If Candlemas day be fair and bright,
Winter will have another flight.
But if Candlemas day bring clouds and rain,
Winter is gone and won't come again.
Herewith a quote from Garrison Keillor's The Writer's Almanac:
German immigrants in Pennsylvania found that there weren't a lot of badgers in America, but there were a lot of groundhogs, so the holiday evolved into Groundhog Day. The first reference to Groundhog Day is from 1841, in the diary of a storekeeper in Morgantown, Pennsylvania. He wrote: "Last Tuesday, the 2nd, was Candlemas day, the day on which, according to the Germans, the Groundhog peeps out of his winter quarters and if he sees his shadow he pops back for another six weeks' nap, but if the day be cloudy he remains out, as the weather is to be moderate."
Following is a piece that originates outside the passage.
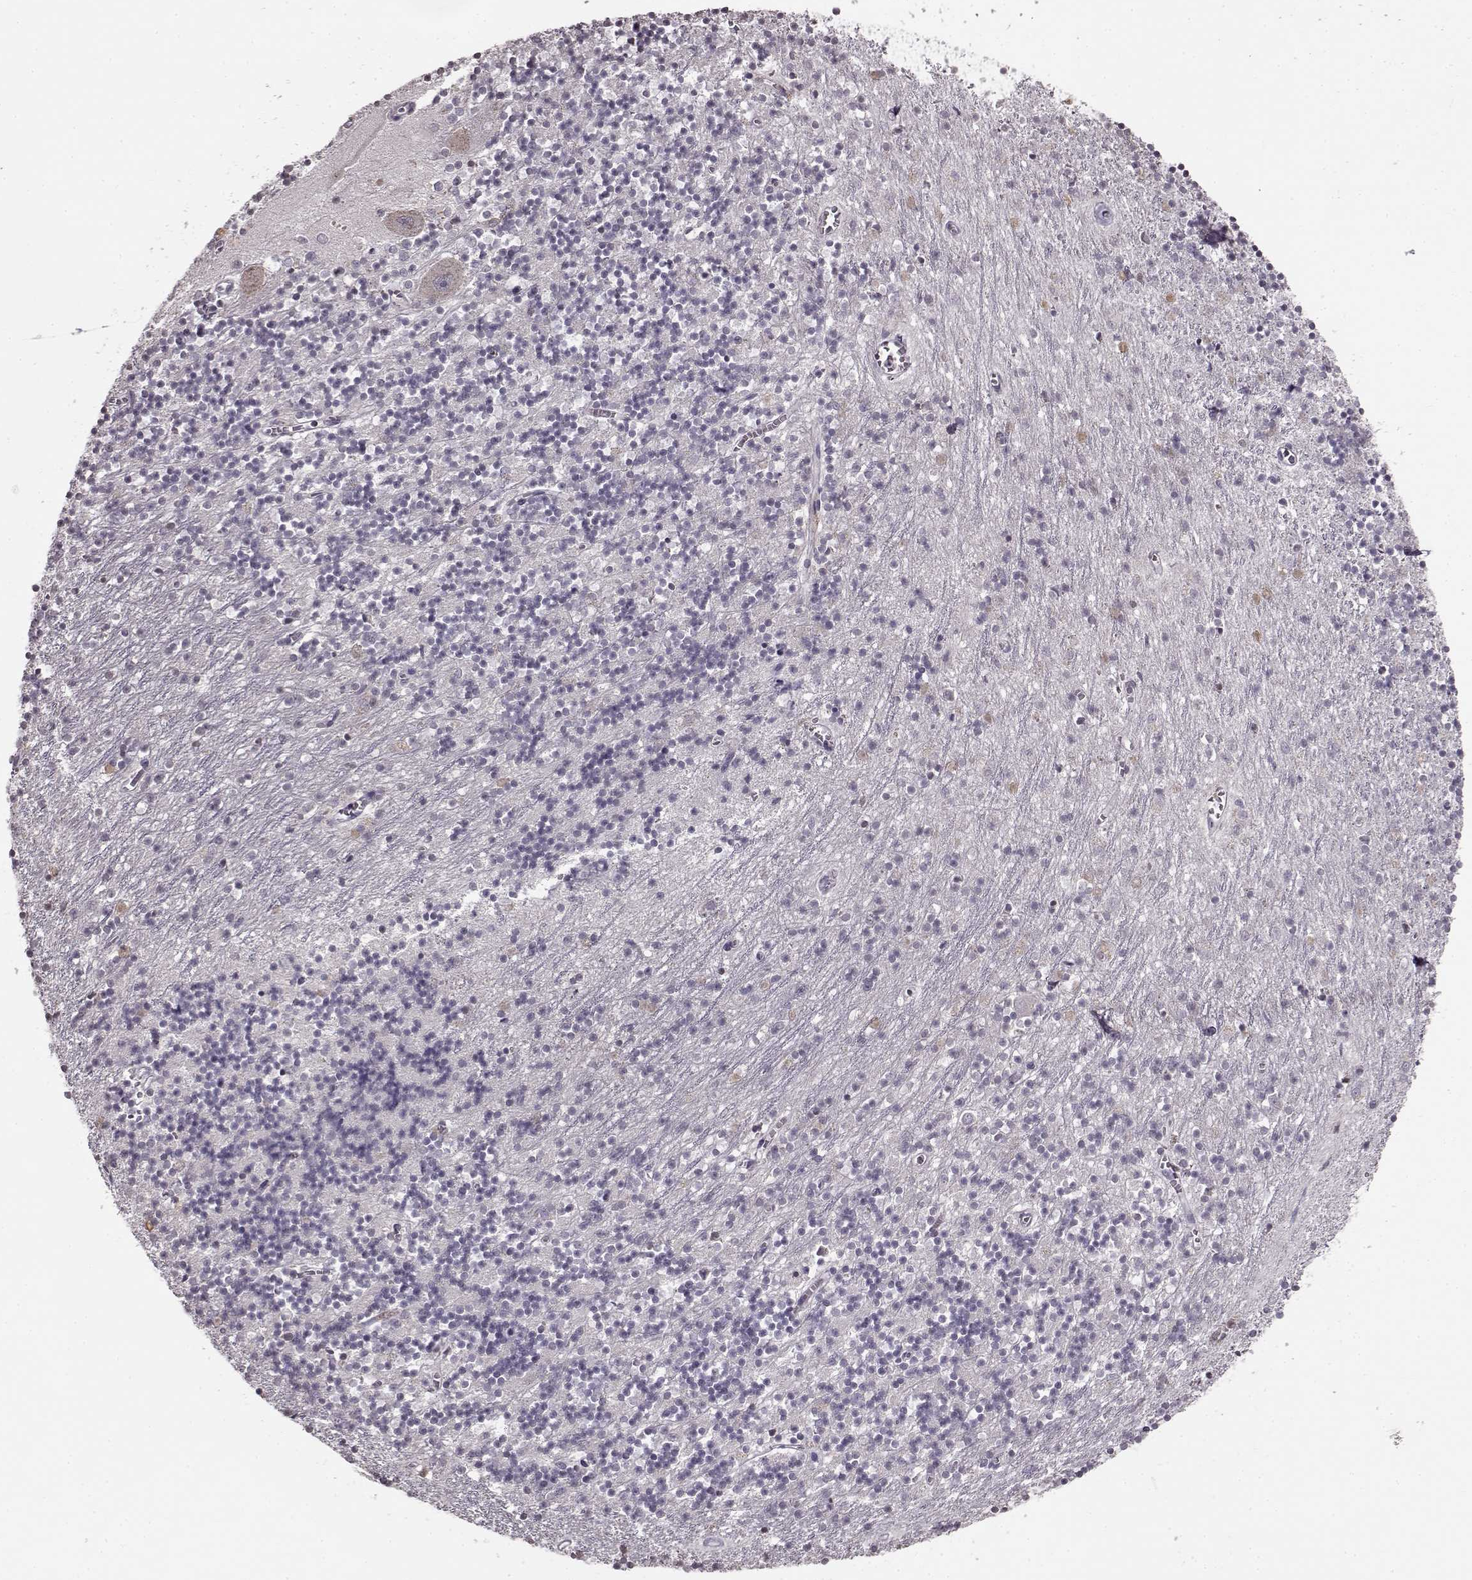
{"staining": {"intensity": "negative", "quantity": "none", "location": "none"}, "tissue": "cerebellum", "cell_type": "Cells in granular layer", "image_type": "normal", "snomed": [{"axis": "morphology", "description": "Normal tissue, NOS"}, {"axis": "topography", "description": "Cerebellum"}], "caption": "This is an IHC micrograph of benign human cerebellum. There is no expression in cells in granular layer.", "gene": "FSHB", "patient": {"sex": "female", "age": 64}}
And I knew exactly when. While I was in high school, I had a one time date with a young man, whose grandparents owned a horse farm on that road I traveled several decades later. We went horse-back riding--please know I am NOT an accomplished rider--and as we rode along in the open field, we were having a pleasant getting-to-know-you conversation. Suddenly, the young man pulled up his horse, jumped off, and went running across the field. From a nearby barn, he grabbed a baseball bat, and proceeded to bludgeon a groundhog to death.